## Task instructions
Count every line in the data that contains the word "Chart", then report that number alone.

## Data under study
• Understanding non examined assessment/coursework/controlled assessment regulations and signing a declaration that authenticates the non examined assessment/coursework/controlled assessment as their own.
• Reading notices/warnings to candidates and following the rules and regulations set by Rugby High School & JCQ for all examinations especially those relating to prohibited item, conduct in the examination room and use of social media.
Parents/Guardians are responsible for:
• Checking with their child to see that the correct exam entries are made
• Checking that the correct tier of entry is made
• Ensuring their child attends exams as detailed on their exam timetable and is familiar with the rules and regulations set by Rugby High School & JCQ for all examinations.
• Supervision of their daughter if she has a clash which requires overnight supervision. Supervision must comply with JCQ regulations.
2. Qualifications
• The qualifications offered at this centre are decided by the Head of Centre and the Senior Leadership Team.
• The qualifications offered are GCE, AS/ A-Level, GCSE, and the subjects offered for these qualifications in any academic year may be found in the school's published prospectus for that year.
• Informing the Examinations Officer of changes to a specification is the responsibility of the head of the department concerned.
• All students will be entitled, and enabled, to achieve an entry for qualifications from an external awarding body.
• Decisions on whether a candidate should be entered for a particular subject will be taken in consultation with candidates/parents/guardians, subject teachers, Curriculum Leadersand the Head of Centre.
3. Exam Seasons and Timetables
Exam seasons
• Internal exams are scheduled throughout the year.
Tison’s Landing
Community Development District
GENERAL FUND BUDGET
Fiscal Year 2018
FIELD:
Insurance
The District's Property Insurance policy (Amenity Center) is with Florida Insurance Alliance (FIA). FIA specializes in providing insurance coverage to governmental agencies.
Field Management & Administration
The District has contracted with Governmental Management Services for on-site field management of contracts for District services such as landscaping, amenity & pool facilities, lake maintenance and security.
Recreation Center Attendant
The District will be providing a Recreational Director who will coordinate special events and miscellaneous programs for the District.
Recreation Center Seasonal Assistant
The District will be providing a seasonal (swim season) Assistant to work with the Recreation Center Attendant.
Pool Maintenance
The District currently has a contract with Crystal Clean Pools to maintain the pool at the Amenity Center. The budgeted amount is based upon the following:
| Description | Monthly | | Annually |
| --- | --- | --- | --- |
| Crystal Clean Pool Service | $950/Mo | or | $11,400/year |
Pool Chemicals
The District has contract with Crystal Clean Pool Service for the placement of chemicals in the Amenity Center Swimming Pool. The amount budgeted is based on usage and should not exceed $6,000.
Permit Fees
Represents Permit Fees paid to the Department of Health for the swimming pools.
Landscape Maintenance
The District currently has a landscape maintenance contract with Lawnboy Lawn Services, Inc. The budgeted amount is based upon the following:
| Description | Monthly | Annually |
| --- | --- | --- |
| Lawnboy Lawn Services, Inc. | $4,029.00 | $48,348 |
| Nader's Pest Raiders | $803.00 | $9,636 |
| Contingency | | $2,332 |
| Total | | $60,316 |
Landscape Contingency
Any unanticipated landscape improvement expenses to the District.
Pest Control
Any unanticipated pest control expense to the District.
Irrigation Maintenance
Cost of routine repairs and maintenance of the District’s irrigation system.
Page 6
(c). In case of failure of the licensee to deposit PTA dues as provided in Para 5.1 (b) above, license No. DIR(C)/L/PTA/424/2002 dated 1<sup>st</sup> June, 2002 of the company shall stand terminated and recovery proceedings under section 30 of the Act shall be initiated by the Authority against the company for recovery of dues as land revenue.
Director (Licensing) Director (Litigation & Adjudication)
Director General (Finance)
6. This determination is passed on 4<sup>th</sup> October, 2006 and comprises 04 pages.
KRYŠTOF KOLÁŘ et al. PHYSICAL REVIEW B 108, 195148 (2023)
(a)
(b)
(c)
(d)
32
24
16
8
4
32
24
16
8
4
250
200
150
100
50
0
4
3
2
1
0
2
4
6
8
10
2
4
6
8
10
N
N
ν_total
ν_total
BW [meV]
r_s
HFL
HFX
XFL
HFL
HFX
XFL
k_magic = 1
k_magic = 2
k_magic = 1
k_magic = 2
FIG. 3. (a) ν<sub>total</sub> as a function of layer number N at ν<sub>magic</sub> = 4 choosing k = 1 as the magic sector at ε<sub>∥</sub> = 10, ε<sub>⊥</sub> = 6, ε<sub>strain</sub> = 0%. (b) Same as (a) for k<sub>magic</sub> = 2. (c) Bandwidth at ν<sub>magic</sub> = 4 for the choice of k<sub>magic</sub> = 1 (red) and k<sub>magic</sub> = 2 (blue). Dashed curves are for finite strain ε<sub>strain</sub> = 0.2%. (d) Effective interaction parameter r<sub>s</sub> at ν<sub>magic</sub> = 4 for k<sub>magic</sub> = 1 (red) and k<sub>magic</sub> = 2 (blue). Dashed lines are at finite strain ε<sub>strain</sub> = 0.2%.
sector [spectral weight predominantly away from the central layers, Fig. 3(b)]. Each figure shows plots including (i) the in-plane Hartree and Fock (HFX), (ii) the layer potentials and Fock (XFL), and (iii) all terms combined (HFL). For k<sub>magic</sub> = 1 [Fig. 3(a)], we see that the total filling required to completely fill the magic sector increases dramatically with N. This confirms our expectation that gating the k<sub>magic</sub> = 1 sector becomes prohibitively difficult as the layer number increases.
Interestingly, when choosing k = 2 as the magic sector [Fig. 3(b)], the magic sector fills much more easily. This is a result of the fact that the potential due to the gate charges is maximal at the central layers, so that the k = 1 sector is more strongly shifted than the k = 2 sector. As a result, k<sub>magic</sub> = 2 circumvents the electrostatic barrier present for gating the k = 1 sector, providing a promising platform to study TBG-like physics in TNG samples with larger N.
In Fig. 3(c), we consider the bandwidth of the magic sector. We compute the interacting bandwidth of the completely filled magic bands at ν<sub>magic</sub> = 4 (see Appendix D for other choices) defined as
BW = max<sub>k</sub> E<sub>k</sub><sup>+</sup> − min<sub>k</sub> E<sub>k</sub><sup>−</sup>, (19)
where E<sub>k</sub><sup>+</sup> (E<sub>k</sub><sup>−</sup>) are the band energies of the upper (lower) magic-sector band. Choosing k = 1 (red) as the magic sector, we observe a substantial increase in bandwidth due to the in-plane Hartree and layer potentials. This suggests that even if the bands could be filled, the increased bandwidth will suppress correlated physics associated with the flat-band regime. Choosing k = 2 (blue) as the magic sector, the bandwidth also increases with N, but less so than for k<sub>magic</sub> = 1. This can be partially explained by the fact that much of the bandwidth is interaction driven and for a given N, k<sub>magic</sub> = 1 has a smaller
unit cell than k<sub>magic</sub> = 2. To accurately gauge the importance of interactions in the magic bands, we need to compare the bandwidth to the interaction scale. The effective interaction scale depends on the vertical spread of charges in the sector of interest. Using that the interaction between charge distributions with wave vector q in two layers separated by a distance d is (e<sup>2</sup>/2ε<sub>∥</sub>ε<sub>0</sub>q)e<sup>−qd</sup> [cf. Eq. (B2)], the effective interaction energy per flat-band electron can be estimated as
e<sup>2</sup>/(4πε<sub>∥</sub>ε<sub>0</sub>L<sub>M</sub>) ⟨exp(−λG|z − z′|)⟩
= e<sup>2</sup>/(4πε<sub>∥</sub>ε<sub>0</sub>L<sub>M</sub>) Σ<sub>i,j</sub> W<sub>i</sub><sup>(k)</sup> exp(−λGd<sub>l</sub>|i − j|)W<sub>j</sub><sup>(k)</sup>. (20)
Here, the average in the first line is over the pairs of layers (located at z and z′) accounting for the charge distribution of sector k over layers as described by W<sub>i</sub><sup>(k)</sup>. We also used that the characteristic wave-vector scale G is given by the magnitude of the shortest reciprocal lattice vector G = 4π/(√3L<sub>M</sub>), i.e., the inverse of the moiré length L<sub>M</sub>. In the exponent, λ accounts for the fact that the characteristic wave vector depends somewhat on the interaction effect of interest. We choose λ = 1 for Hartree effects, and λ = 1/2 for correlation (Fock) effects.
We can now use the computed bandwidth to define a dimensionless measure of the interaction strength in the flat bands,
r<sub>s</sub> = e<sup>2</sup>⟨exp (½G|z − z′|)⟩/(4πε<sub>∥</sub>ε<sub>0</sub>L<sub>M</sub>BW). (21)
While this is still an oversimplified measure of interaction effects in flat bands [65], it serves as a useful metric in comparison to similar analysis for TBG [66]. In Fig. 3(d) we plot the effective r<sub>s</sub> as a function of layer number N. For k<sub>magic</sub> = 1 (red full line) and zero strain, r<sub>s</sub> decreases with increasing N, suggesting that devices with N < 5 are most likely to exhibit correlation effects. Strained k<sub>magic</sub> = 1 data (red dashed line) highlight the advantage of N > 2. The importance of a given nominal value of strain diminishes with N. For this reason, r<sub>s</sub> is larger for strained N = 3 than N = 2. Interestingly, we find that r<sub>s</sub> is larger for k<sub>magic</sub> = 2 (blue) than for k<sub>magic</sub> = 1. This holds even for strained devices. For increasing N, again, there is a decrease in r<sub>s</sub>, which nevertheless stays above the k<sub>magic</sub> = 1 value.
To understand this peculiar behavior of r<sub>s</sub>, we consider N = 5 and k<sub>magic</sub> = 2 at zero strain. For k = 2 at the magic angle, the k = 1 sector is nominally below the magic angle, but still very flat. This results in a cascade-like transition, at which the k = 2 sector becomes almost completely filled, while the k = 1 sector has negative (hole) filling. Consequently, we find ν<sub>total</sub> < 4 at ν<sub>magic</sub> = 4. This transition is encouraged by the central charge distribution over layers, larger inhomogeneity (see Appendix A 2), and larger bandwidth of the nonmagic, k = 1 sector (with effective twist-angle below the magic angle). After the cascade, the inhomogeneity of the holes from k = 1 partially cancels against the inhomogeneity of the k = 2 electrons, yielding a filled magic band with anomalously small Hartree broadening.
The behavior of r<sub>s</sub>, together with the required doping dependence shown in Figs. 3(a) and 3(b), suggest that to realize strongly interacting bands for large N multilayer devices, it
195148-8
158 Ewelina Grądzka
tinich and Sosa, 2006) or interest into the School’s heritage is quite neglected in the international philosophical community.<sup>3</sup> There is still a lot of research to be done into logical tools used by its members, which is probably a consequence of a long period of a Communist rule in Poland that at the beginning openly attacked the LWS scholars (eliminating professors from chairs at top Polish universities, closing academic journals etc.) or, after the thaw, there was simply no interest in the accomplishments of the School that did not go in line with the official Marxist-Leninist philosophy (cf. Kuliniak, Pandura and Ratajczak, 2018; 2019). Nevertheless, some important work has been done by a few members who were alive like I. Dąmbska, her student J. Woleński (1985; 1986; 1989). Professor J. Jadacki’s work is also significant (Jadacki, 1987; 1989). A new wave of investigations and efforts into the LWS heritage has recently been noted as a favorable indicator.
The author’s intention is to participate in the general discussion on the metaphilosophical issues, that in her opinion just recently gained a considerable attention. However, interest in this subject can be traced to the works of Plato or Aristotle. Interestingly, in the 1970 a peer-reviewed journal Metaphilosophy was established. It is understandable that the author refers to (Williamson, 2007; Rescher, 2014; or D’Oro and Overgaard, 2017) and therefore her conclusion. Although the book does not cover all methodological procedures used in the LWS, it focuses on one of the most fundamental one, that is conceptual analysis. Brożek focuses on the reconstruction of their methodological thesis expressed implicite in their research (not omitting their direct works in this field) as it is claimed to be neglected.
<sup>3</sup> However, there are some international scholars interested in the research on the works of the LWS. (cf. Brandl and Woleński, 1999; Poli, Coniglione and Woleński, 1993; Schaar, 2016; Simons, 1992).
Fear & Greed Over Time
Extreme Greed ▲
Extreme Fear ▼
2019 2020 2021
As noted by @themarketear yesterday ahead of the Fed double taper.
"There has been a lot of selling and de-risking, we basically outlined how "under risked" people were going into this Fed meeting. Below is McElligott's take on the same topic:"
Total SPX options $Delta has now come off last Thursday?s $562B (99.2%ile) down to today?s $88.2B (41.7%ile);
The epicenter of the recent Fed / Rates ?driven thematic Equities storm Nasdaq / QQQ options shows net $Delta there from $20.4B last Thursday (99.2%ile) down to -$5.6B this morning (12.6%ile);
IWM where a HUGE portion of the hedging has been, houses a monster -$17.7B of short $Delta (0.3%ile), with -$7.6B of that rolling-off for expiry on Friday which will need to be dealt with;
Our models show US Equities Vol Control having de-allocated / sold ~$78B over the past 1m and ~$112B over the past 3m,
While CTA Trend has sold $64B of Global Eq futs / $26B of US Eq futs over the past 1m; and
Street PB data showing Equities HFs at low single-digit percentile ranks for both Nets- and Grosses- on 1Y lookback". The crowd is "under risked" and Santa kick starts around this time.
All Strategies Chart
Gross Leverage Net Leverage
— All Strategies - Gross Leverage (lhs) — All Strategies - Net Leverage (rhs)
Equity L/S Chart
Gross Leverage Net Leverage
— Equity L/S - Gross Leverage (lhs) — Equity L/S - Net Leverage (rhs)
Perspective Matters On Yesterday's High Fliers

## Exercise answer
2